Instructions for the task >> Starting at the line that holds "camera: 60 degrees right, 5 degrees down" and stopping at the line that holds "phone [491,249,531,287] ->", restate the records below word for word, with both of those lines included.

Records for the task >>
=== Begin Enclosure ===

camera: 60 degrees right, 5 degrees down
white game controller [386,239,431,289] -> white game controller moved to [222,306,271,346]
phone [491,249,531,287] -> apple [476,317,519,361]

=== End Enclosure ===
=== Begin Enclosure ===

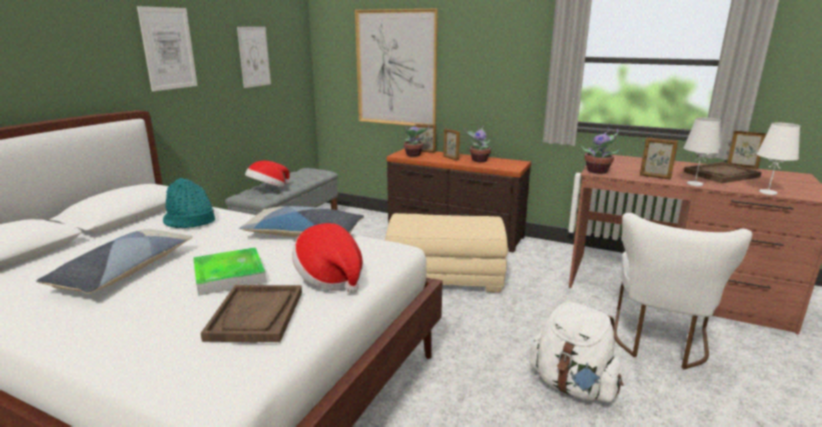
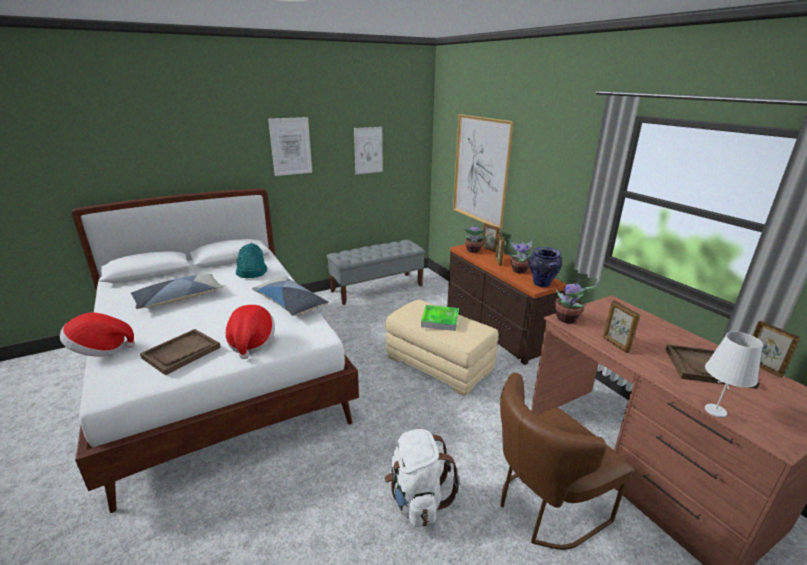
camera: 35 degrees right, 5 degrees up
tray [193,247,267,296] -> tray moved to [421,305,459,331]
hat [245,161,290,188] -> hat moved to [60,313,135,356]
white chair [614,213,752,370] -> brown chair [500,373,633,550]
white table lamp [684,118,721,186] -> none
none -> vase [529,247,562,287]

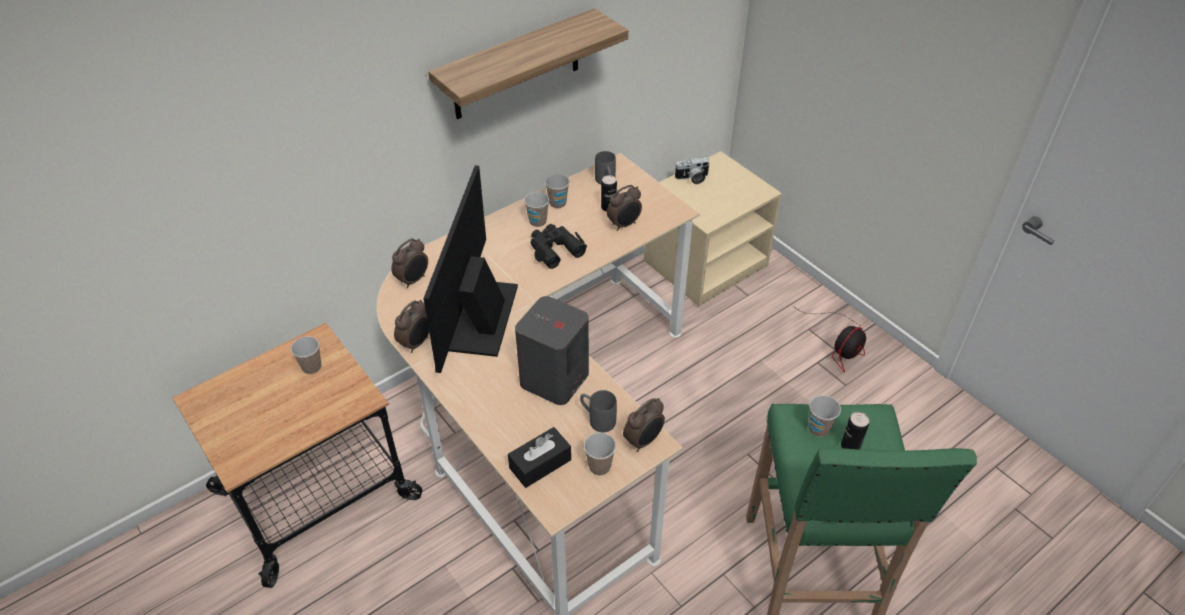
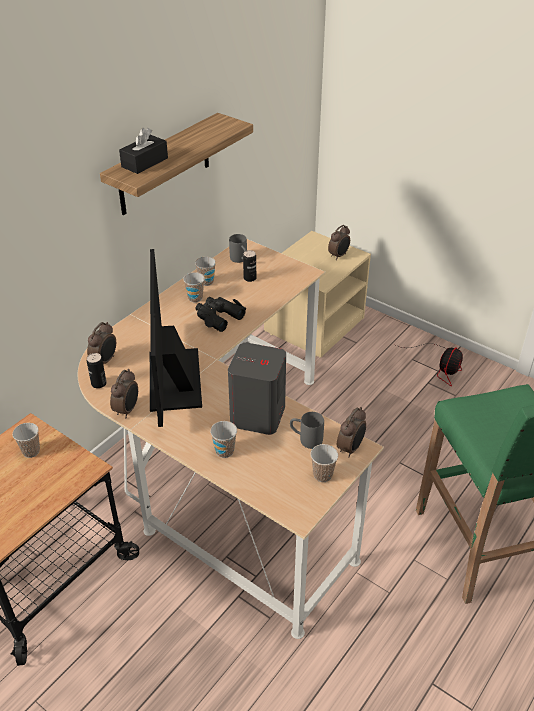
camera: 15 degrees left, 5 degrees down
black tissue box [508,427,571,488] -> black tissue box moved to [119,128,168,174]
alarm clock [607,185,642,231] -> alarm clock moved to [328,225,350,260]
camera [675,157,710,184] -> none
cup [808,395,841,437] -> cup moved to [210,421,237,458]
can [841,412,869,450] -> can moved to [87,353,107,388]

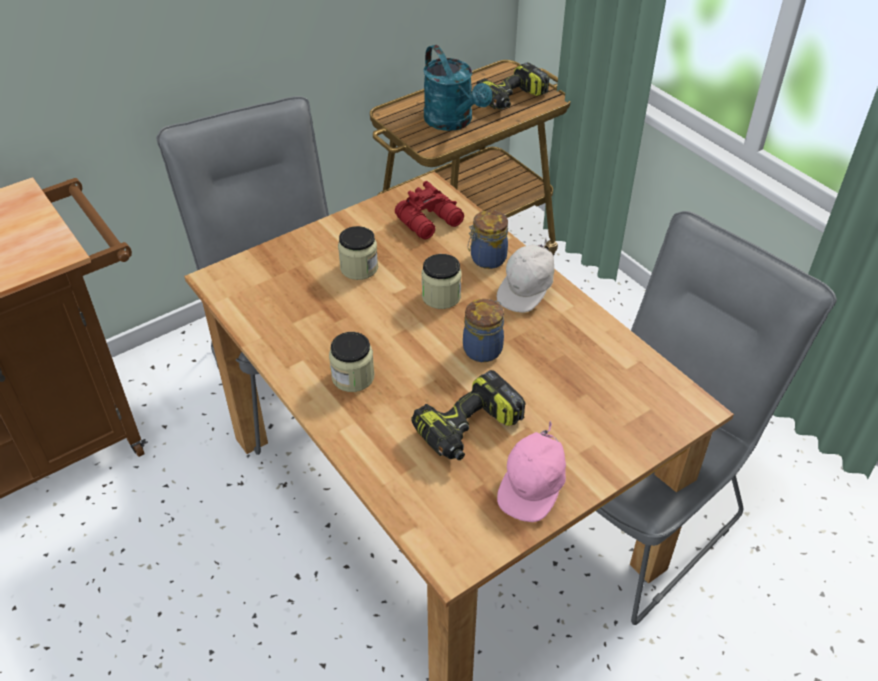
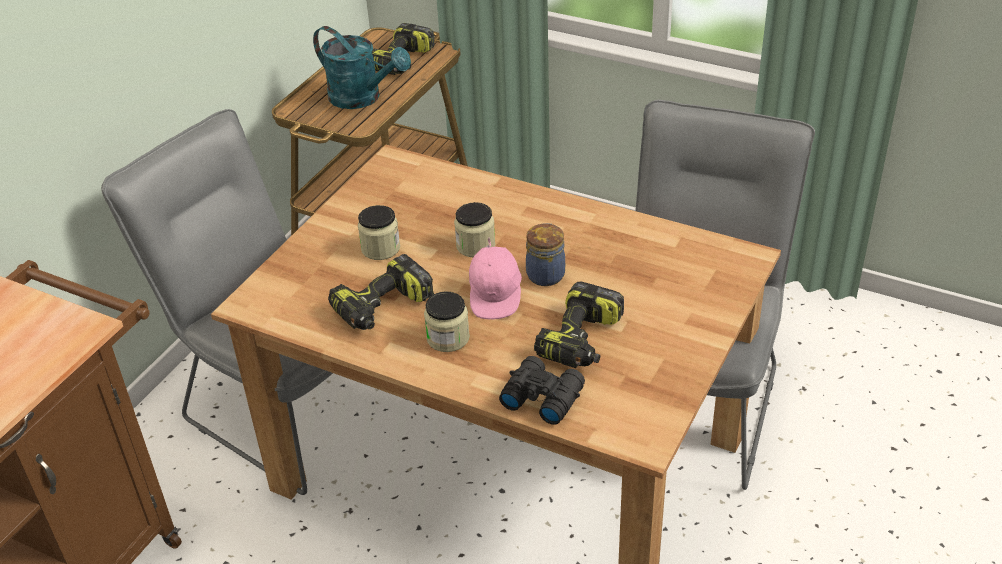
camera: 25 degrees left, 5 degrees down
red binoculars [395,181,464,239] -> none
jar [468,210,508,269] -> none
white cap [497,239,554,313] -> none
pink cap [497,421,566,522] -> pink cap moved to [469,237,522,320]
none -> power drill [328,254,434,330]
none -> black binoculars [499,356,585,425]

=== End Enclosure ===

Answer to the problem >>
camera: 60 degrees right, 5 degrees down
white game controller [386,239,431,289] -> white game controller moved to [222,306,271,346]
phone [491,249,531,287] -> apple [476,317,519,361]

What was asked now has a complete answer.